For this exercise, reproduce the entries below exactly, but only from the line containing "23: (442, 139, 2.73)" through the line containing "55: (193, 427, 1.15)", both included.

## Supplied material
****************************************

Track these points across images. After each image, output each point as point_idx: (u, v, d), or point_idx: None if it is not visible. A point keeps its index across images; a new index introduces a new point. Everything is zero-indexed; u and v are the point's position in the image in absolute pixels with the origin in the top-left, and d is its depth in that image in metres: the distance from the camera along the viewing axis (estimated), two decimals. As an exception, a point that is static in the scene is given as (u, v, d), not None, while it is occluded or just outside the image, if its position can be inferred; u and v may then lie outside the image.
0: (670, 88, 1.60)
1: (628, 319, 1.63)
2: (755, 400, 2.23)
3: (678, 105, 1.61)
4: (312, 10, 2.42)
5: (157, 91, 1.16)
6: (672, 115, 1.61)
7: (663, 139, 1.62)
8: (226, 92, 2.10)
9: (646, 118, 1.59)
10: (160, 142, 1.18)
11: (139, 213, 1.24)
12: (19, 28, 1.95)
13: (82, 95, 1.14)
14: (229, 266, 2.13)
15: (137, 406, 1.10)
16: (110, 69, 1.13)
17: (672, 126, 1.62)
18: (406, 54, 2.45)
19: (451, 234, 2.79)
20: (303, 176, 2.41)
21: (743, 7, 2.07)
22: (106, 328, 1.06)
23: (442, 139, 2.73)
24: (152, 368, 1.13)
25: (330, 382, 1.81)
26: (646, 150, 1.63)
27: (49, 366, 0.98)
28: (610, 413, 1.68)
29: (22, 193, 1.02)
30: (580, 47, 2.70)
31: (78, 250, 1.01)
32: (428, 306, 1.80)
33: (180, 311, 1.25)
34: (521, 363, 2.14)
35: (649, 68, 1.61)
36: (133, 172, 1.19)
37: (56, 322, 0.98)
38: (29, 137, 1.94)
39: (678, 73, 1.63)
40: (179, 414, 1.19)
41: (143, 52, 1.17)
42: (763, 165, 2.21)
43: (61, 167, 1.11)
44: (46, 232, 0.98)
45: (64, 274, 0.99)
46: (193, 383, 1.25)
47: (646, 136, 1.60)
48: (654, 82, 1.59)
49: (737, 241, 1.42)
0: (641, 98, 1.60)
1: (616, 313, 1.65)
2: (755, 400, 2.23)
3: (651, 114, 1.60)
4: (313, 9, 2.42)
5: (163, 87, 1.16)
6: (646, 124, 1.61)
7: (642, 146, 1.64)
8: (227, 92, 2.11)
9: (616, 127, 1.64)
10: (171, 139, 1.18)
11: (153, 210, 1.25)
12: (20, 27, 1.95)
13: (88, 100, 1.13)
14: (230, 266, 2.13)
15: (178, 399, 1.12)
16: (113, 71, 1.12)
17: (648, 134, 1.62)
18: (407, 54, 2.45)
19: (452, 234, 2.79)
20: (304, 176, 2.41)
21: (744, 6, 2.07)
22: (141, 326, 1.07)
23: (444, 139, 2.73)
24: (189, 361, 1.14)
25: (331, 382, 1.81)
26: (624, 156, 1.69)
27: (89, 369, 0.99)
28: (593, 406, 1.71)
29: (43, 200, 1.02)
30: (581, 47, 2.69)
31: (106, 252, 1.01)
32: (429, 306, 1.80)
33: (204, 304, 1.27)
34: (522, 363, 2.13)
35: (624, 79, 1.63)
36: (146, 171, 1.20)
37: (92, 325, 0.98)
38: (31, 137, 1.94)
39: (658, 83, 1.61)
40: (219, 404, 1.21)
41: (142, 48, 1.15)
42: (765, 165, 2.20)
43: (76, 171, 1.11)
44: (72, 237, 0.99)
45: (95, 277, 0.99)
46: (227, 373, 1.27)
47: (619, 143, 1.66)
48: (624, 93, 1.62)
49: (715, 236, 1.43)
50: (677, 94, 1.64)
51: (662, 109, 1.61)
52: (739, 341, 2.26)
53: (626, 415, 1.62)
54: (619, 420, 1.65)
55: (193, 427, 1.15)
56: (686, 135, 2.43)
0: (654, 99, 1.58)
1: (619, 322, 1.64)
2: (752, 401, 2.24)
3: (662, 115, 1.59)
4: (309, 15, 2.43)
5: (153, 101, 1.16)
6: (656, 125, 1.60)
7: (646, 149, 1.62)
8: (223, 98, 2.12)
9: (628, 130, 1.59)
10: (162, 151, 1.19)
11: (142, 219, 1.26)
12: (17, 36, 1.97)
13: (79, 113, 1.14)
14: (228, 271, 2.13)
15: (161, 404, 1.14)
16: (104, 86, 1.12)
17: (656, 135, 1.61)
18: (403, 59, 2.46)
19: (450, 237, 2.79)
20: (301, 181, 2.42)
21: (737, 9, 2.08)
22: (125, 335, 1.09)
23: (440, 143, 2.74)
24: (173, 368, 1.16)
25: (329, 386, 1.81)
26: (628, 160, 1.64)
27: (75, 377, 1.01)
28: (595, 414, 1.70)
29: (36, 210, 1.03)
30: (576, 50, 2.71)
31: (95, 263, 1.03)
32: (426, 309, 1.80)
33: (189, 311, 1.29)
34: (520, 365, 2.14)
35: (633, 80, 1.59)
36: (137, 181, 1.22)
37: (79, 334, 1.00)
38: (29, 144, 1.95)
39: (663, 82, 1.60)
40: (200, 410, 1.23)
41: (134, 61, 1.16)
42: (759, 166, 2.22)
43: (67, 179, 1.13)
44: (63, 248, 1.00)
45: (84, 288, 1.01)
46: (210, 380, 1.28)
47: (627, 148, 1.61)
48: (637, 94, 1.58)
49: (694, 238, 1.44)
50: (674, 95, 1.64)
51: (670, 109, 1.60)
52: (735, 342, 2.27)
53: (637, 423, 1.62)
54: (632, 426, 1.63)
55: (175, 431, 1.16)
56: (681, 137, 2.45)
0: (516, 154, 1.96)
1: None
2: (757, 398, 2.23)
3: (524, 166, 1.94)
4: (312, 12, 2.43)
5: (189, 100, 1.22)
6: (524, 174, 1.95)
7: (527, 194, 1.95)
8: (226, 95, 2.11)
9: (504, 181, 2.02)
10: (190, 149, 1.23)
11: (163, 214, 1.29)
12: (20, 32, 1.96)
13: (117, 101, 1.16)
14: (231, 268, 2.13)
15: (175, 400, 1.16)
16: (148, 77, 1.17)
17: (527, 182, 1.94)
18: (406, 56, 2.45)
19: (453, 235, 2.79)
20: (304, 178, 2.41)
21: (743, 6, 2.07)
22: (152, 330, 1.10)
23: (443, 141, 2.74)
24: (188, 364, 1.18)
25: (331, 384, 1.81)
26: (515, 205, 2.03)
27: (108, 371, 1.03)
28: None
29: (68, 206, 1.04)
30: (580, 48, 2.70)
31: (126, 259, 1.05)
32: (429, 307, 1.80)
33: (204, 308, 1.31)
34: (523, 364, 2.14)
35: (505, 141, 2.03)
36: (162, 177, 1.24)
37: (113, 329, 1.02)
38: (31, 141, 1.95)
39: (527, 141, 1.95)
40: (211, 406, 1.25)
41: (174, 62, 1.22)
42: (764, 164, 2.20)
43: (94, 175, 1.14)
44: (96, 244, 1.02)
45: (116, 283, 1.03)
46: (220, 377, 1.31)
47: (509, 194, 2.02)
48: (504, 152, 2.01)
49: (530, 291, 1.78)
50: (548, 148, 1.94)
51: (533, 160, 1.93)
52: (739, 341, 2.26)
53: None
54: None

****************************************

## Result of the exercise
23: (442, 139, 2.73)
24: (152, 368, 1.13)
25: (330, 382, 1.81)
26: (646, 150, 1.63)
27: (49, 366, 0.98)
28: (610, 413, 1.68)
29: (22, 193, 1.02)
30: (580, 47, 2.70)
31: (78, 250, 1.01)
32: (428, 306, 1.80)
33: (180, 311, 1.25)
34: (521, 363, 2.14)
35: (649, 68, 1.61)
36: (133, 172, 1.19)
37: (56, 322, 0.98)
38: (29, 137, 1.94)
39: (678, 73, 1.63)
40: (179, 414, 1.19)
41: (143, 52, 1.17)
42: (763, 165, 2.21)
43: (61, 167, 1.11)
44: (46, 232, 0.98)
45: (64, 274, 0.99)
46: (193, 383, 1.25)
47: (646, 136, 1.60)
48: (654, 82, 1.59)
49: (737, 241, 1.42)
0: (641, 98, 1.60)
1: (616, 313, 1.65)
2: (755, 400, 2.23)
3: (651, 114, 1.60)
4: (313, 9, 2.42)
5: (163, 87, 1.16)
6: (646, 124, 1.61)
7: (642, 146, 1.64)
8: (227, 92, 2.11)
9: (616, 127, 1.64)
10: (171, 139, 1.18)
11: (153, 210, 1.25)
12: (20, 27, 1.95)
13: (88, 100, 1.13)
14: (230, 266, 2.13)
15: (178, 399, 1.12)
16: (113, 71, 1.12)
17: (648, 134, 1.62)
18: (407, 54, 2.45)
19: (452, 234, 2.79)
20: (304, 176, 2.41)
21: (744, 6, 2.07)
22: (141, 326, 1.07)
23: (444, 139, 2.73)
24: (189, 361, 1.14)
25: (331, 382, 1.81)
26: (624, 156, 1.69)
27: (89, 369, 0.99)
28: (593, 406, 1.71)
29: (43, 200, 1.02)
30: (581, 47, 2.69)
31: (106, 252, 1.01)
32: (429, 306, 1.80)
33: (204, 304, 1.27)
34: (522, 363, 2.13)
35: (624, 79, 1.63)
36: (146, 171, 1.20)
37: (92, 325, 0.98)
38: (31, 137, 1.94)
39: (658, 83, 1.61)
40: (219, 404, 1.21)
41: (142, 48, 1.15)
42: (765, 165, 2.20)
43: (76, 171, 1.11)
44: (72, 237, 0.99)
45: (95, 277, 0.99)
46: (227, 373, 1.27)
47: (619, 143, 1.66)
48: (624, 93, 1.62)
49: (715, 236, 1.43)
50: (677, 94, 1.64)
51: (662, 109, 1.61)
52: (739, 341, 2.26)
53: (626, 415, 1.62)
54: (619, 420, 1.65)
55: (193, 427, 1.15)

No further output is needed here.